▶ [VORLIEGENDER TEXT]
********
Dopaminfasten – warum Sie nicht über jedes Stöckchen springen sollten, das man Ihnen hinhält.

Liebe Leserin, lieber Leser!

Wollten Sie schon immer wissen, wie Sie glücklich werden? Wollen Sie endlich Ihre Hormone unter Kontrolle bekommen? Ist es Ihnen ein wichtiges Anliegen, lästige Außenreize abzuschalten?

Dann lesen Sie unbedingt weiter; ich habe nämlich eine neue Sau entdeckt, die gerade durchs digitale Dorf getrieben wird. Das Stichwort ist

Dopaminfasten!

Sie fragen sich, was das denn jetzt wieder sein soll? Das fragen Sie sich zu Recht.

Jungunternehmer aus dem Silicon Valley haben diesen „Trend“ für sich entdeckt und machen ihn seit Monaten über die sozialen Netzwerke publik.

Wie funktioniert Dopaminfasten?

Dazu sollten Sie erst einmal wissen, was Dopamin ist. Es handelt sich hier um einen Neurotransmitter (deutsch: ein Nervenbotenstoff), der einen Einfluss auf Motivation, Antrieb vor allem aber auf das Glücksempfinden hat. Deswegen wird es auch gern „Glückshormon“ genannt. Dopamin wird ausgeschüttet, wenn man etwas Anregendes tut, sich in einem „Flow“ befindet. Es wird aber auch produziert, wenn man Außenreizen wie Fernsehen, YouTube, Twitter & Co. ausgesetzt ist. Dann wird das Gehirn faul, macht nichts mehr selbst, sondern wartet auf die Außenreize.

Deswegen ist Dopaminfasten nichts anderes als der Verzicht auf eben diese Außenreize. Klingt erst einmal vernünftig. Weniger Fernsehen, Facebook, Instagram, das Smartphone beiseite legen…

Aber die Protagonisten des Dopaminfastens machen noch ganz etwas anderes: Sie versuchen, auf alle Reize zu verzichten. Dazu gehört auch das Gespräch mit Freunden oder Nachbarn, Berührungen, Bewegung, Essen… Wir können uns das etwa so vorstellen:

Dopaminfaster inside.
********
▶ [IHRE AUFGABE]
Wer hat laut dem Text über Dopaminfasten diesen „Trend“ für sich entdeckt?
********
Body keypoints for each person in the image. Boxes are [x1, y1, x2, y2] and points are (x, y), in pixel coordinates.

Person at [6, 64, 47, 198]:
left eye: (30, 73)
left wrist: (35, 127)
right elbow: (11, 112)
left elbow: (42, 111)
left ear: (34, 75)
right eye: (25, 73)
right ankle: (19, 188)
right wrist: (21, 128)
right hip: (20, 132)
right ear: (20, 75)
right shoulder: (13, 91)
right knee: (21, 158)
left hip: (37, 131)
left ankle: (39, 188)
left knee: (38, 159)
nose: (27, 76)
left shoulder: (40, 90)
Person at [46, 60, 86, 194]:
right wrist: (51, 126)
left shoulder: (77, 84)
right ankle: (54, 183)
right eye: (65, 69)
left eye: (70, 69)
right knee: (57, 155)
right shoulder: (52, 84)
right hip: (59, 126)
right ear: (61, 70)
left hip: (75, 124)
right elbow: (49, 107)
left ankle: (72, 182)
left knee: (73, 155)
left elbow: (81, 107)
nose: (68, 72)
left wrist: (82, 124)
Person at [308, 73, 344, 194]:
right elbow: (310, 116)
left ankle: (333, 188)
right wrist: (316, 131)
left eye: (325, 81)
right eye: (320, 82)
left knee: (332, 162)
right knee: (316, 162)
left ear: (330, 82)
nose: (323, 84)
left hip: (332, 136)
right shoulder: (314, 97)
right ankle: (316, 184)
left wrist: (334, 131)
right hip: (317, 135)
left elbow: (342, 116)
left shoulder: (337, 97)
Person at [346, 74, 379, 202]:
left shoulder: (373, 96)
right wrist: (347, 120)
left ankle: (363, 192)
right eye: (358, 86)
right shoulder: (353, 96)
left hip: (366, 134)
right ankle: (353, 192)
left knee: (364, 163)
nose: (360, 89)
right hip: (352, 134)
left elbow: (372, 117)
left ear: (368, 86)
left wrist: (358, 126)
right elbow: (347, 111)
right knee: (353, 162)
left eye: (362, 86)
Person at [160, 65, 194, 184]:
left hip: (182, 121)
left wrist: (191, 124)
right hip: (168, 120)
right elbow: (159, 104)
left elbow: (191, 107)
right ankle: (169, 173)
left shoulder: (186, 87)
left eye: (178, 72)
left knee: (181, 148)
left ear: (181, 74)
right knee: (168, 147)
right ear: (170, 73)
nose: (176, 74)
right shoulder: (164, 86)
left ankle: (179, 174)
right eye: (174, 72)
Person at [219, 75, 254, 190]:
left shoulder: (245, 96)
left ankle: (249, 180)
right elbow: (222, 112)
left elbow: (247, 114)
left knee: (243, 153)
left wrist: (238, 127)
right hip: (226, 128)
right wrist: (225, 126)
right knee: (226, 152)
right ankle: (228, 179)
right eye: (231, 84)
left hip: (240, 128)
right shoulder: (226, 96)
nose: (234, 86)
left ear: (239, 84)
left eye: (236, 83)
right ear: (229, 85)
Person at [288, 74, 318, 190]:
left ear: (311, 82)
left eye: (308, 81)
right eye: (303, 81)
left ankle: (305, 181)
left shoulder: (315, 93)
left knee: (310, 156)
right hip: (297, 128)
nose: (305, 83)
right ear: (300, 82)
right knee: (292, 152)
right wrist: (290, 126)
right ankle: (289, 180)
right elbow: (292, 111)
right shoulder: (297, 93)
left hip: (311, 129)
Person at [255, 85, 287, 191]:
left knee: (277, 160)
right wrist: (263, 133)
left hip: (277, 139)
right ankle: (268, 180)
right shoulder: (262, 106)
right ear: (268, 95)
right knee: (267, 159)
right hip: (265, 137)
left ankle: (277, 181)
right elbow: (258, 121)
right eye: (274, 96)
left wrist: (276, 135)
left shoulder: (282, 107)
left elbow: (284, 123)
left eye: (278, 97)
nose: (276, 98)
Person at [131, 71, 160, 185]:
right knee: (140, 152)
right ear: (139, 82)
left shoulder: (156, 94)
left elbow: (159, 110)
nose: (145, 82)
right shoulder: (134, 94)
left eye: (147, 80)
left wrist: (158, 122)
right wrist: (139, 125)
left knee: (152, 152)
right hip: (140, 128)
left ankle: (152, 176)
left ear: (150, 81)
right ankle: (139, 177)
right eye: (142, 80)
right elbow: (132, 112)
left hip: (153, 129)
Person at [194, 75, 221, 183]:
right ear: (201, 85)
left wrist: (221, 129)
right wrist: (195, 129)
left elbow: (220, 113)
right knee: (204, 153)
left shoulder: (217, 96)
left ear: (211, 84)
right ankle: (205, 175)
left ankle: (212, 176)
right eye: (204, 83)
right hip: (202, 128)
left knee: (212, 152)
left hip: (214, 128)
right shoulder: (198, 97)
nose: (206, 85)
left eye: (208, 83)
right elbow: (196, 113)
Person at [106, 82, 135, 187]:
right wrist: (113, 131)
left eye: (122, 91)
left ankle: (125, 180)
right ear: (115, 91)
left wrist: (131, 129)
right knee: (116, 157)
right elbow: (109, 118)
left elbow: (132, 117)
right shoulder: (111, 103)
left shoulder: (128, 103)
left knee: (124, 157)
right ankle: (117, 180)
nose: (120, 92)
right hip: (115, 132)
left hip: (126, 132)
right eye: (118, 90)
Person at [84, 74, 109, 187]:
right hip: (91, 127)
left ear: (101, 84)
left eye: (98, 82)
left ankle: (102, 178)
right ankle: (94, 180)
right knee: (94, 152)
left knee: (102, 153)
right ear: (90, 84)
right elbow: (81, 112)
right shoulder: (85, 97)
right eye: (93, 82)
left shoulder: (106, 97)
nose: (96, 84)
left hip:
********
▶ [IHRE ANTWORT]
Jungunternehmer aus dem Silicon Valley.